To put it lightly, if you are within any reasonable distance (100 miles?) and you don't try Tyson Bee's for lunch, you are only hurting yourself. They are open 11-6, I believe Monday through Friday at least, and possibly weekends, and as can be expected, cash only. Take a nice bike ride across the new South Street bridge, turn right on 33rd and it's right there. Just be prepared for some of the best food you have eaten in a long time.

Finally, a salad that eats like a meal

Monday, January 17, 2011


848 S 2nd St
Philadelphia, PA 19147
(267) 687-1426

I heard through the grapevine that Kennett may have the best new burger in town, and so I headed to what used to be the Lyon's Den to see if that was really the case.

The interior is sleek yet rustic, and makes you feel hip yet not too over the top so as to come off as pretentious. For a starter we went with the roasted parsnips. Although this is something I would usually never order, I was really impressed with how good they were. They came out as beautiful heirloom parsnips which they roasted until perfectly tender, finished with pepper, herbs, and some shaved parm. They were almost like roasted fries. Absolutely delicious. They also had some fennel fronds in there which added an interesting twist. I would definitely order this one again.

Everyone at the table was in the mood for a burger, which was good because the pizza oven is not yet operational, and so we ordered two lamb burgers and two hamburgers.

The hamburger consists of bone marrow, salt & pepper, pickled onion, lettuce, and anchovy mayonnaise. Its simplicity is what makes it so magical. Earthy, rich ingredients, and most importantly, a perfectly cooked medium rare burger makes this one of the most delicious I have had anywhere. When I first dove in, the anchovy mayo was a bit overwhelming, but when it was given just a minute more to heat up and slightly dissolve into the warm meat and soak into the bun, it was sublime. I had to consciously stop for a minute or I would have eaten this little piece of heaven far too quickly, which was good, because I then had the opportunity to seize my next victim, the lamb burger.

Look at the perfect pink interior.

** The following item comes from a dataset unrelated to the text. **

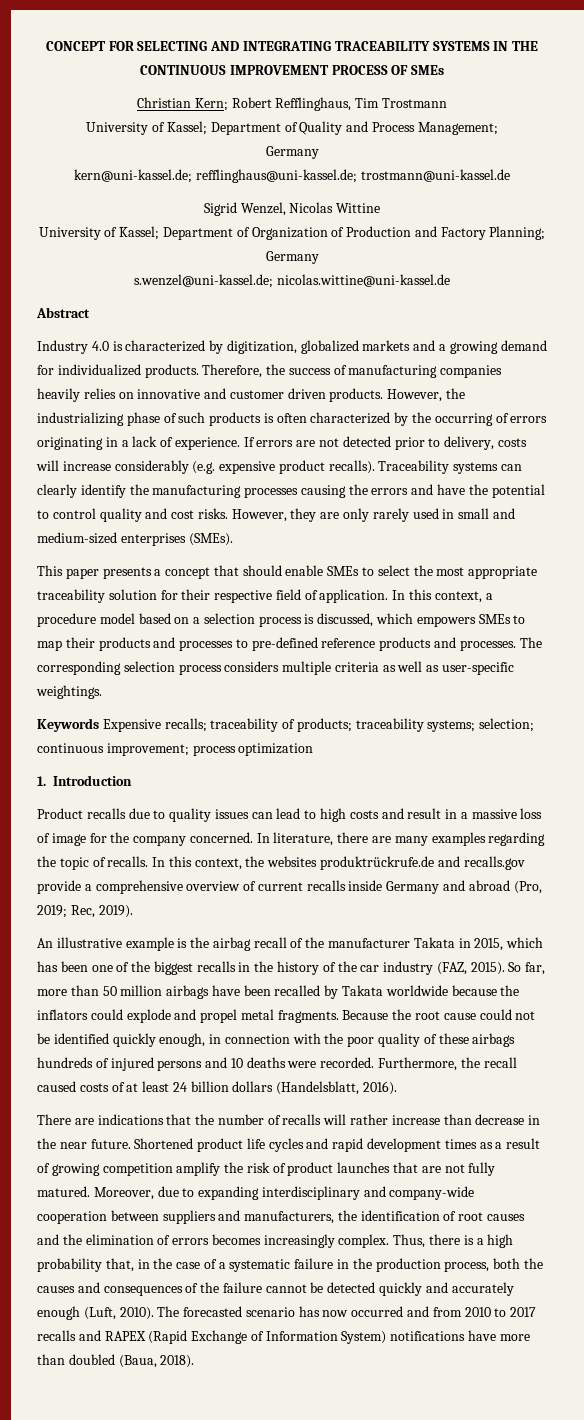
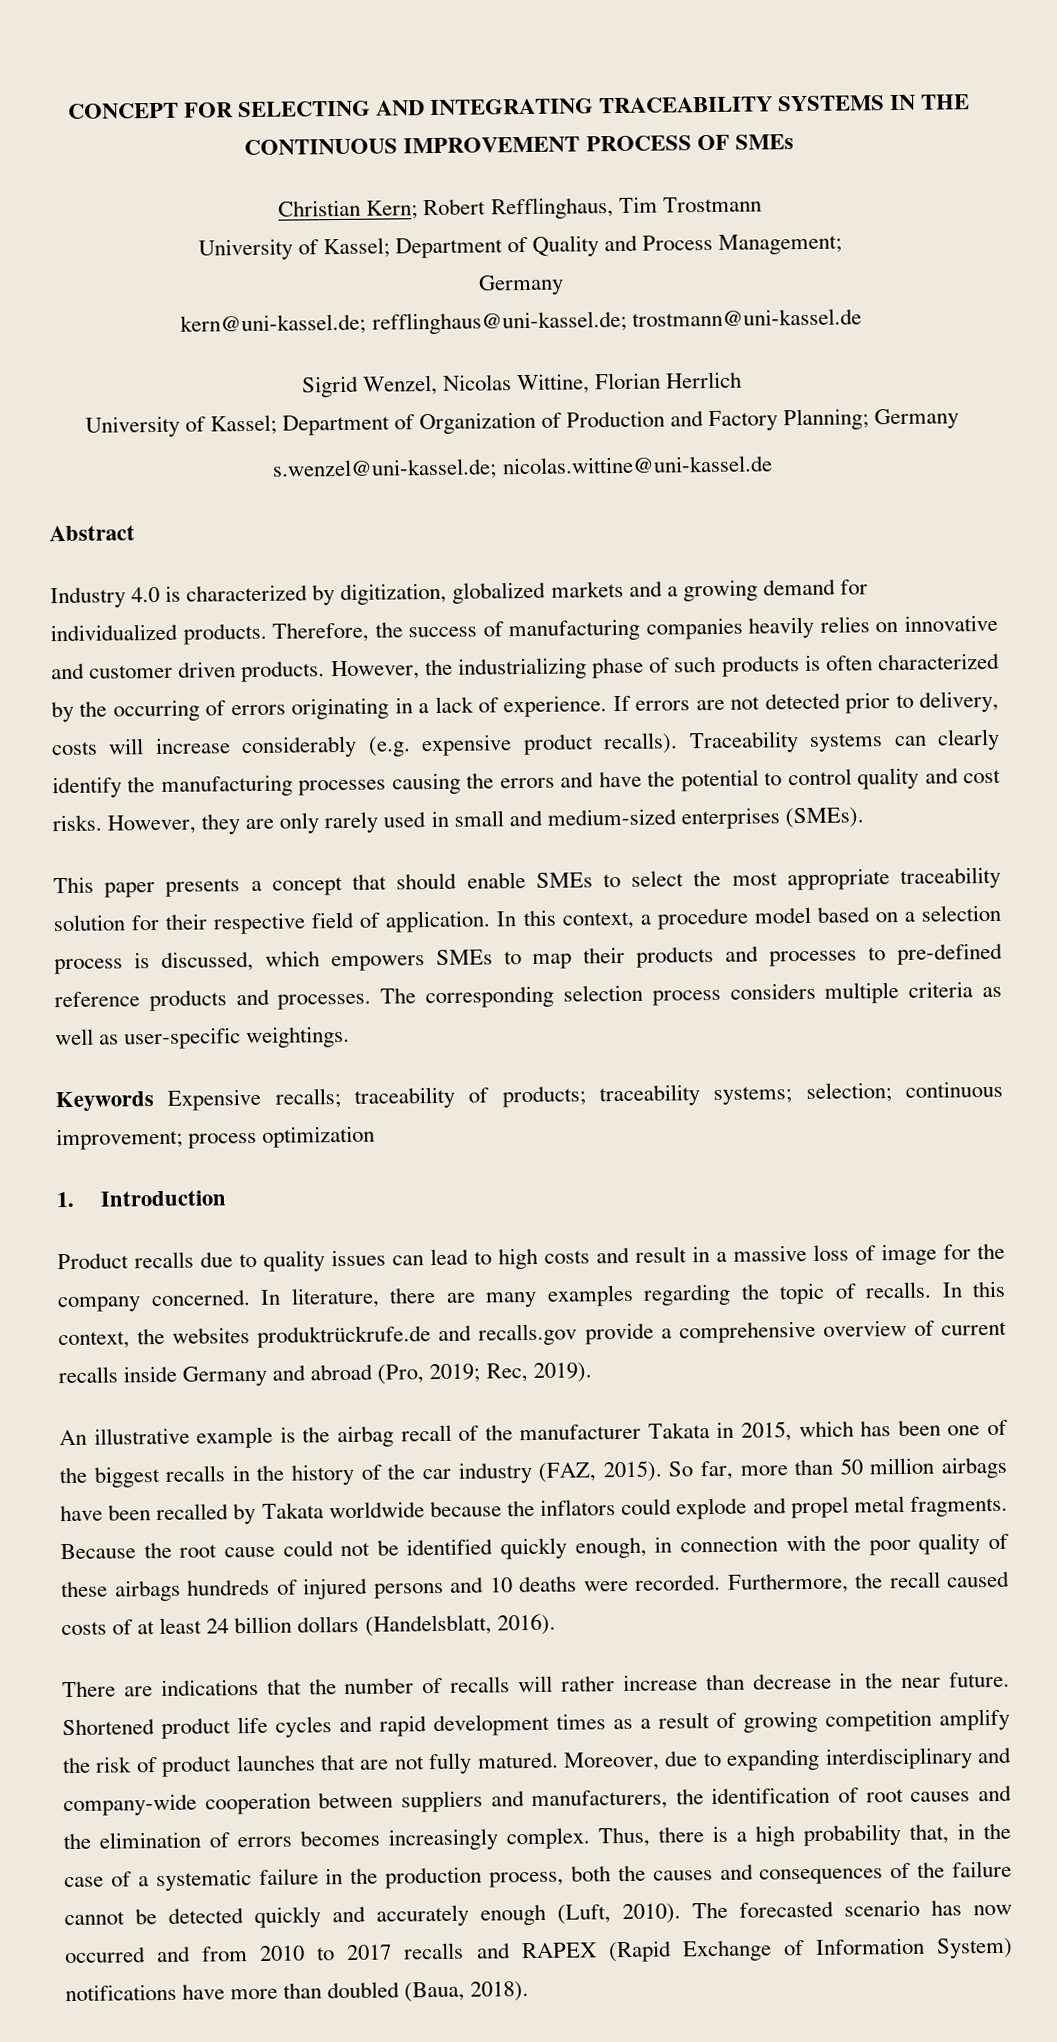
[336,203,381,213] Wittine -> [516,371,743,395] Wittine, Florian Herrlich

The puffy brioche was a perfect complement for this exceptionally well thought out offering. The bone marrow lent itself to keeping the meat quite juicy.

The lamb burger might have even been better than its beefy counterpart. Seriously. Once again, they saved the burger from traditional overcrowding and let the quality of the components shine. The smoked paprika, cucumber and yogurt slaw with capers, shaved onion, purple cabbage, and toasted cumin was the perfect accompaniment for the rich lamb, and once again, the roll saved the day by keeping everything together. Hearty enough to stand up to the natural juices, yet not so much so that you were just chewing roll, it was perfect. Like the hamburger, the lamb was cooked to a perfect medium rare. This is probably the most amazing part of the meal. It's been quite some time since a place has gotten medium rare perfect, much less gone four-for-four on the temperature scale. Both burgers are served simply with a side of braised collards and a pickle. Nothing more needed. Cheers to you, Kennett. You certainly have my heart and my stomach for the moment.